Die E EMI 2012 empfiehlt stets „eine begleitende Qualitätssicherung in allen Projektphasen” (Forschungsgesellschaft für Straßen- und Verkehrswesen, 2012). Bei der messtechnischen Zustandserfassung erfolgt der Eignungsnachweis durch Vorlage einer zeitbefristeten Betriebszulassung der Bundesanstalt für Straßenwesen sowie durch die in der ZTV ZEB-StB 2006 vorgesehene Trennung von Erfassung und Qualitätssicherung bzw. Auswertung. Diese Trennung hat sich auf Bundesfern- und Landesstraßen seit Jahrzehnten bewährt und sorgt dafür, dass die Daten die vereinbarte Qualität haben, reproduzierbar sind und auch nach Jahren noch vergleichbar sind – was wichtig ist, um Trends richtig einschätzen und die Wirksamkeit von Strategien beurteilen zu können.

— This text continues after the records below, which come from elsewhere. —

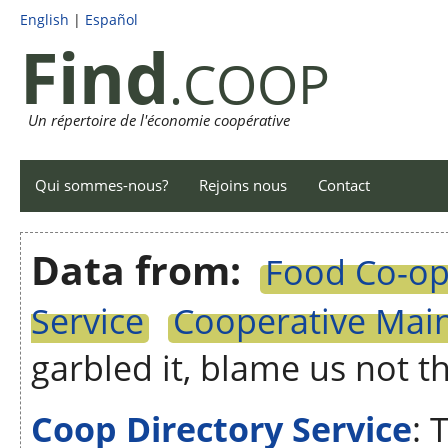
English
|
Español
Find
.COOP
Un répertoire de l'économie coopérative
Qui sommes-nous?
Rejoins nous
Contact
Data from:
Food Co-op 
Service
Cooperative Main
garbled it, blame us not t
Coop Directory Service
: 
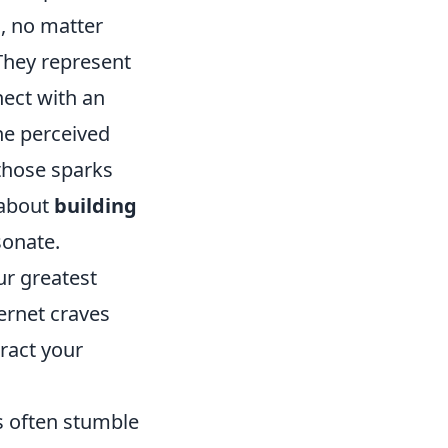
, no matter
 They represent
nect with an
he perceived
 those sparks
s about
building
sonate.
ur greatest
ternet craves
tract your
rs often stumble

Während also bei der messtechnischen Zustandserfassung nach ZTV ZEB-StB Merkmalen, Anforderungen, Messtechnik, Qualitätssicherung und die Bewertung eindeutig geregelt sind, fehlt dies bei den anderen Erfassungsmethoden, die im kommunalen Bereich im Allgemeinen und auf Geh- und Radwegen im Speziellen zum Einsatz kommen. Die Ergebnisse der laufenden Forschungsprojekte werden nach Umsetzung in die Regelwerke die Situation vermutlich vereinfachen, aber bis dahin wird es noch viele Diskussionen geben, die Zeit erfordern. Vermutlich wird auch ein Methodenmix weiterhin bestehen bleiben. Aus diesem Grund ist es wichtig, dass sich die Straßenbaulastträger intensiv informieren, sich über ihren tatsächlichen Bedarf Gedanken machen und sich gegebenenfalls auch von spezialisierten, unabhängigen Experten beraten lassen. Den größten Kostenblock eines Erhaltungsmanagements verursacht meist die Zustandserfassung. Der Nutzen hingegen wird bei der Verwendung der Ergebnisse erzielt. Und damit der Nutzen erzielt werden kann, müssen Ziele, Anforderungen und Methoden aufeinander abgestimmt sein.